Task instructions: Print every line of text in the data below without any changes, and leave the picture markers out of your answer.

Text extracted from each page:
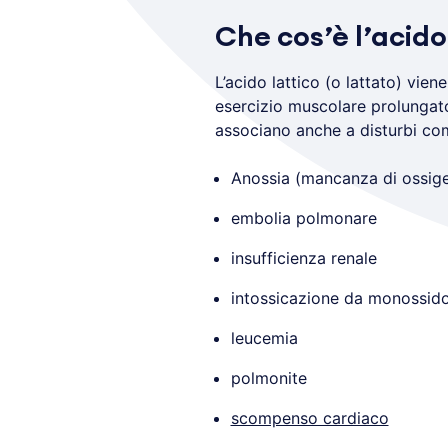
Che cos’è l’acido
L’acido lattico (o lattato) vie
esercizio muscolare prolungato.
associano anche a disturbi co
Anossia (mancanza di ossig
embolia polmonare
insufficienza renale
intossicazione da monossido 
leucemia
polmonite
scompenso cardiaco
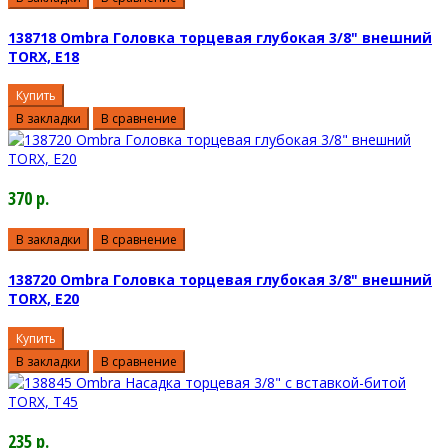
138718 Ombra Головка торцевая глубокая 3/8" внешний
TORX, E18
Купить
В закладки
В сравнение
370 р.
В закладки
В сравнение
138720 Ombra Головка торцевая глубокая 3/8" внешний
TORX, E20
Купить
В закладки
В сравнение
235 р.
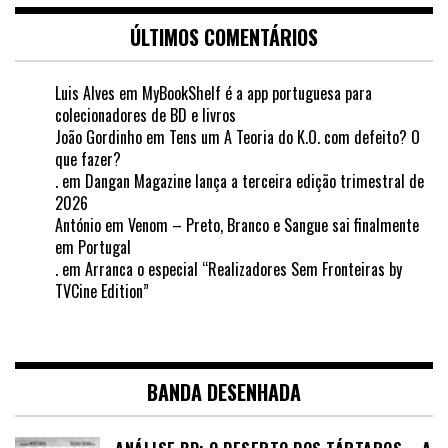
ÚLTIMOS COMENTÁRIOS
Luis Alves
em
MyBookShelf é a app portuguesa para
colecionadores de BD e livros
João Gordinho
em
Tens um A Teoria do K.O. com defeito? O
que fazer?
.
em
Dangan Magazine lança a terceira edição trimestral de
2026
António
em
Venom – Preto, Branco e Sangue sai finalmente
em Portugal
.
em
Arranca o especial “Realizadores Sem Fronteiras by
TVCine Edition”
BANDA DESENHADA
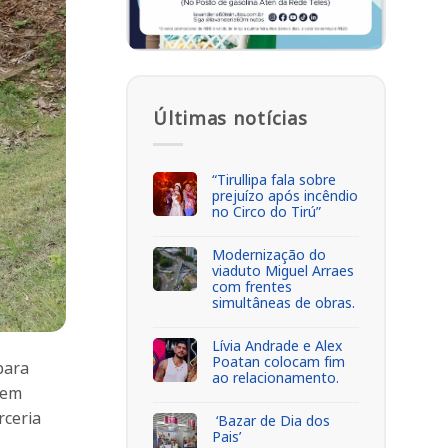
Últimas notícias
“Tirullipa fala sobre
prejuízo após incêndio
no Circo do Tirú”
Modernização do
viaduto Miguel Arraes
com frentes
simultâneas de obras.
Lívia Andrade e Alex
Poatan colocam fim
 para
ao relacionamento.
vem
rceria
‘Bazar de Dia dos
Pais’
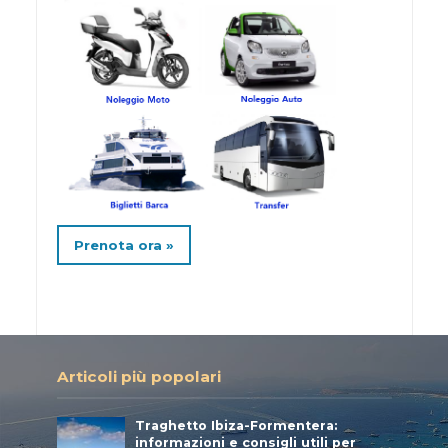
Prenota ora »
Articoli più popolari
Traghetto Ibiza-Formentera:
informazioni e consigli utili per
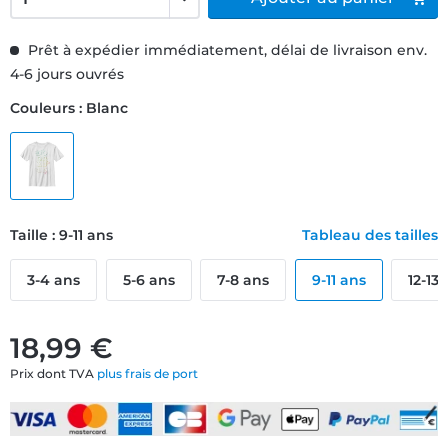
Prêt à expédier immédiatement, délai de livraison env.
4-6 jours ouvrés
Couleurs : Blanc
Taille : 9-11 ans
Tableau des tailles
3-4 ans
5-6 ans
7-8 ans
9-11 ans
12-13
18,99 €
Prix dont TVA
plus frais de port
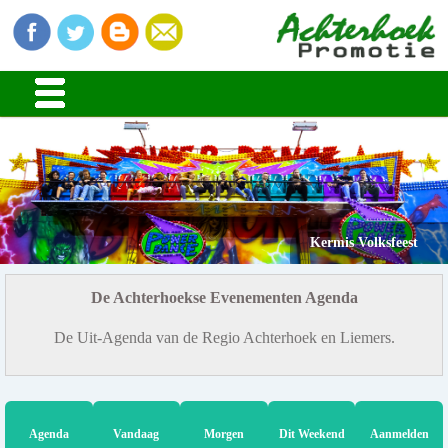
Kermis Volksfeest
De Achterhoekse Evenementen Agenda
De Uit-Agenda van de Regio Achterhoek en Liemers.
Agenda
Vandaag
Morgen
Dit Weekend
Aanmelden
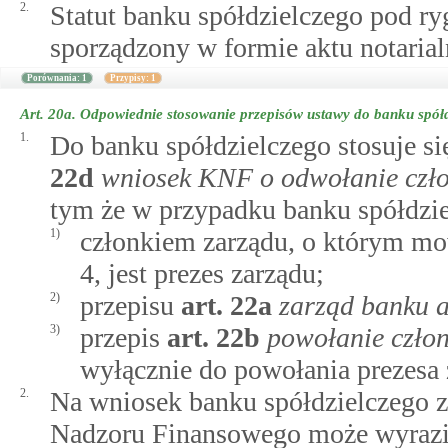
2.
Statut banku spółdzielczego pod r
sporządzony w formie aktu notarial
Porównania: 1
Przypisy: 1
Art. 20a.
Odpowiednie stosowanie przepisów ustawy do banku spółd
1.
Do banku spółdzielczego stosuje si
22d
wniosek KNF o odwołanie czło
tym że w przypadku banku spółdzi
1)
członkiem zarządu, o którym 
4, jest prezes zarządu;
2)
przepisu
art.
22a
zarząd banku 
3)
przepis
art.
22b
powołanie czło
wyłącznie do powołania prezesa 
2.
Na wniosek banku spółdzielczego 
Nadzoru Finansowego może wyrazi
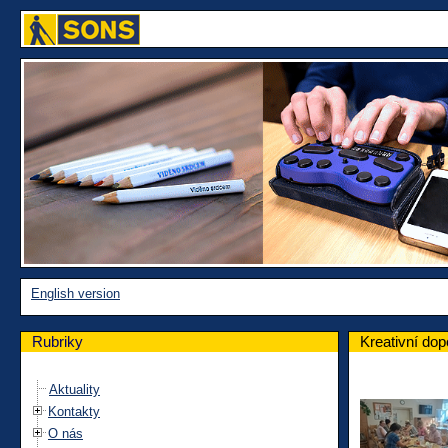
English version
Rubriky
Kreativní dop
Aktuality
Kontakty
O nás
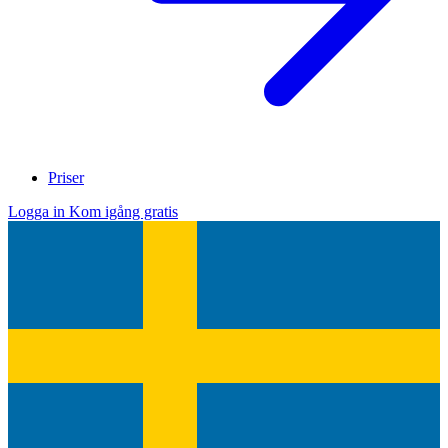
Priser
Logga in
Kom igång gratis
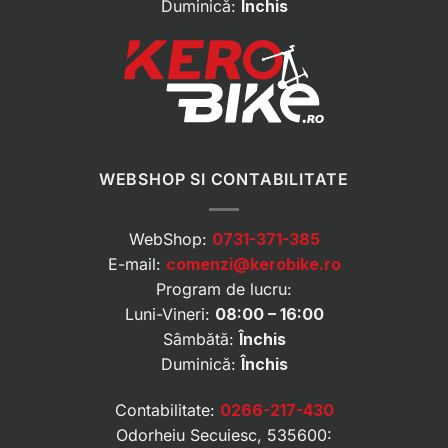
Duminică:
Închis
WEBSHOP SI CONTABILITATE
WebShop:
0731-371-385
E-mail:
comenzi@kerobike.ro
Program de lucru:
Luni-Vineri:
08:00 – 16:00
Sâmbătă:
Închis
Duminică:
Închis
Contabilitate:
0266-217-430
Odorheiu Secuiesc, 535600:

Written answer:
Che cos’è l’acido
L’acido lattico (o lattato) vie
esercizio muscolare prolungato.
associano anche a disturbi co
Anossia (mancanza di ossig
embolia polmonare
insufficienza renale
intossicazione da monossido 
leucemia
polmonite
scompenso cardiaco
138718 Ombra Головка торцевая глубокая 3/8" внешний
TORX, E18
Купить
В закладки
В сравнение
370 р.
В закладки
В сравнение
138720 Ombra Головка торцевая глубокая 3/8" внешний
TORX, E20
Купить
В закладки
В сравнение
235 р.
ÚLTIMOS COMENTÁRIOS
Luis Alves
em
MyBookShelf é a app portuguesa para
colecionadores de BD e livros
João Gordinho
em
Tens um A Teoria do K.O. com defeito? O
que fazer?
.
em
Dangan Magazine lança a terceira edição trimestral de
2026
António
em
Venom – Preto, Branco e Sangue sai finalmente
em Portugal
.
em
Arranca o especial “Realizadores Sem Fronteiras by
TVCine Edition”
BANDA DESENHADA
Últimas notícias
“Tirullipa fala sobre
prejuízo após incêndio
no Circo do Tirú”
Modernização do
viaduto Miguel Arraes
com frentes
simultâneas de obras.
Lívia Andrade e Alex
Poatan colocam fim
 para
ao relacionamento.
vem
rceria
‘Bazar de Dia dos
Pais’
Prenota ora »
Articoli più popolari
Traghetto Ibiza-Formentera:
informazioni e consigli utili per
Prêt à expédier immédiatement, délai de livraison env.
4-6 jours ouvrés
Couleurs : Blanc
Taille : 9-11 ans
Tableau des tailles
3-4 ans
5-6 ans
7-8 ans
9-11 ans
12-13
18,99 €
Prix dont TVA
plus frais de port
Kermis Volksfeest
De Achterhoekse Evenementen Agenda
De Uit-Agenda van de Regio Achterhoek en Liemers.
Agenda
Vandaag
Morgen
Dit Weekend
Aanmelden
2.
Statut banku spółdzielczego pod r
sporządzony w formie aktu notarial
Porównania: 1
Przypisy: 1
Art. 20a.
Odpowiednie stosowanie przepisów ustawy do banku spółd
1.
Do banku spółdzielczego stosuje si
22d
wniosek KNF o odwołanie czło
tym że w przypadku banku spółdzi
1)
członkiem zarządu, o którym 
4, jest prezes zarządu;
2)
przepisu
art.
22a
zarząd banku 
3)
przepis
art.
22b
powołanie czło
wyłącznie do powołania prezesa 
2.
Na wniosek banku spółdzielczego 
Nadzoru Finansowego może wyrazi
English version
Rubriky
Kreativní dop
Aktuality
Kontakty
O nás
Priser
Logga in
Kom igång gratis
Duminică:
Închis
WEBSHOP SI CONTABILITATE
WebShop:
0731-371-385
E-mail:
comenzi@kerobike.ro
Program de lucru:
Luni-Vineri:
08:00 – 16:00
Sâmbătă:
Închis
Duminică:
Închis
Contabilitate:
0266-217-430
Odorheiu Secuiesc, 535600:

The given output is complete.